(Saved data entries)

┌────────

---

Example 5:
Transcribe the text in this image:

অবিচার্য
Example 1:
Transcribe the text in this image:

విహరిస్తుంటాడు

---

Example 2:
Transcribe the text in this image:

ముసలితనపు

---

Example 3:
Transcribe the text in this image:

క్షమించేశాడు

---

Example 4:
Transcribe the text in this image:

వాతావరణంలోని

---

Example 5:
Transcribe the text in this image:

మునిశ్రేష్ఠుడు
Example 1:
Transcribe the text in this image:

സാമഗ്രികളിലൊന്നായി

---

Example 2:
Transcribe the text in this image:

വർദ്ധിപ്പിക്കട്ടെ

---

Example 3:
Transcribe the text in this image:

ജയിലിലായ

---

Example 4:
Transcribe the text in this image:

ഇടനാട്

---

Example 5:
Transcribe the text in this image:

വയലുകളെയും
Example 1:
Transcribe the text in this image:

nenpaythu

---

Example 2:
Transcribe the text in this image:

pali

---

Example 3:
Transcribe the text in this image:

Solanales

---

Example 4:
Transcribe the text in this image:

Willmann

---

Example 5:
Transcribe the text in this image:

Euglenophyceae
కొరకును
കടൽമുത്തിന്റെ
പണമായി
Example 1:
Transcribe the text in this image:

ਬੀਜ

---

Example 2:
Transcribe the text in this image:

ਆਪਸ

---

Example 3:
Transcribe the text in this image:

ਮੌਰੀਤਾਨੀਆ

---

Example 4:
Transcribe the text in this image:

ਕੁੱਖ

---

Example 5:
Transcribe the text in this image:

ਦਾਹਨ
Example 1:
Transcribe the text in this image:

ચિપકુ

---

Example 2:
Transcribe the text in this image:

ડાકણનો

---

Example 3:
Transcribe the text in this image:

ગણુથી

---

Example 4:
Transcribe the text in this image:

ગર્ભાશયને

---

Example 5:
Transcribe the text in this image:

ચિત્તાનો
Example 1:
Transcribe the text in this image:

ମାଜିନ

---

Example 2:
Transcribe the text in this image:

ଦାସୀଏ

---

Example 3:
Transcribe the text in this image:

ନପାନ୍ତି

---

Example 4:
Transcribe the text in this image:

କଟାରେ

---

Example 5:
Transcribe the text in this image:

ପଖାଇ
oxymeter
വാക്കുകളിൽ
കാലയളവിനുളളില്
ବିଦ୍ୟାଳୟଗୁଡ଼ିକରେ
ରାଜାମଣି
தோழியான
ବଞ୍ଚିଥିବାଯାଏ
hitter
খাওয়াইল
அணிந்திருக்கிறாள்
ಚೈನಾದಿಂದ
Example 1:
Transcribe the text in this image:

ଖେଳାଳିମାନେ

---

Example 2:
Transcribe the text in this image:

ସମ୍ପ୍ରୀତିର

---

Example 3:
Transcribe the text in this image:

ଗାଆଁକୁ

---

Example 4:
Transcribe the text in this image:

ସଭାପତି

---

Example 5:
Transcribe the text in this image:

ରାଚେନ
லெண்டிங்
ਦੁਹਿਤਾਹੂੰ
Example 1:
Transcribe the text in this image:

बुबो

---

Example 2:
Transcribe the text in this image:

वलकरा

└────────

* Exercise objective
Transcribe each entry. Leave nothing out.

* Response box
---

Example 5:
Transcribe the text in this image:

অবিচার্য
Example 1:
Transcribe the text in this image:

విహరిస్తుంటాడు

---

Example 2:
Transcribe the text in this image:

ముసలితనపు

---

Example 3:
Transcribe the text in this image:

క్షమించేశాడు

---

Example 4:
Transcribe the text in this image:

వాతావరణంలోని

---

Example 5:
Transcribe the text in this image:

మునిశ్రేష్ఠుడు
Example 1:
Transcribe the text in this image:

സാമഗ്രികളിലൊന്നായി

---

Example 2:
Transcribe the text in this image:

വർദ്ധിപ്പിക്കട്ടെ

---

Example 3:
Transcribe the text in this image:

ജയിലിലായ

---

Example 4:
Transcribe the text in this image:

ഇടനാട്

---

Example 5:
Transcribe the text in this image:

വയലുകളെയും
Example 1:
Transcribe the text in this image:

nenpaythu

---

Example 2:
Transcribe the text in this image:

pali

---

Example 3:
Transcribe the text in this image:

Solanales

---

Example 4:
Transcribe the text in this image:

Willmann

---

Example 5:
Transcribe the text in this image:

Euglenophyceae
కొరకును
കടൽമുത്തിന്റെ
പണമായി
Example 1:
Transcribe the text in this image:

ਬੀਜ

---

Example 2:
Transcribe the text in this image:

ਆਪਸ

---

Example 3:
Transcribe the text in this image:

ਮੌਰੀਤਾਨੀਆ

---

Example 4:
Transcribe the text in this image:

ਕੁੱਖ

---

Example 5:
Transcribe the text in this image:

ਦਾਹਨ
Example 1:
Transcribe the text in this image:

ચિપકુ

---

Example 2:
Transcribe the text in this image:

ડાકણનો

---

Example 3:
Transcribe the text in this image:

ગણુથી

---

Example 4:
Transcribe the text in this image:

ગર્ભાશયને

---

Example 5:
Transcribe the text in this image:

ચિત્તાનો
Example 1:
Transcribe the text in this image:

ମାଜିନ

---

Example 2:
Transcribe the text in this image:

ଦାସୀଏ

---

Example 3:
Transcribe the text in this image:

ନପାନ୍ତି

---

Example 4:
Transcribe the text in this image:

କଟାରେ

---

Example 5:
Transcribe the text in this image:

ପଖାଇ
oxymeter
വാക്കുകളിൽ
കാലയളവിനുളളില്
ବିଦ୍ୟାଳୟଗୁଡ଼ିକରେ
ରାଜାମଣି
தோழியான
ବଞ୍ଚିଥିବାଯାଏ
hitter
খাওয়াইল
அணிந்திருக்கிறாள்
ಚೈನಾದಿಂದ
Example 1:
Transcribe the text in this image:

ଖେଳାଳିମାନେ

---

Example 2:
Transcribe the text in this image:

ସମ୍ପ୍ରୀତିର

---

Example 3:
Transcribe the text in this image:

ଗାଆଁକୁ

---

Example 4:
Transcribe the text in this image:

ସଭାପତି

---

Example 5:
Transcribe the text in this image:

ରାଚେନ
லெண்டிங்
ਦੁਹਿਤਾਹੂੰ
Example 1:
Transcribe the text in this image:

बुबो

---

Example 2:
Transcribe the text in this image:

वलकरा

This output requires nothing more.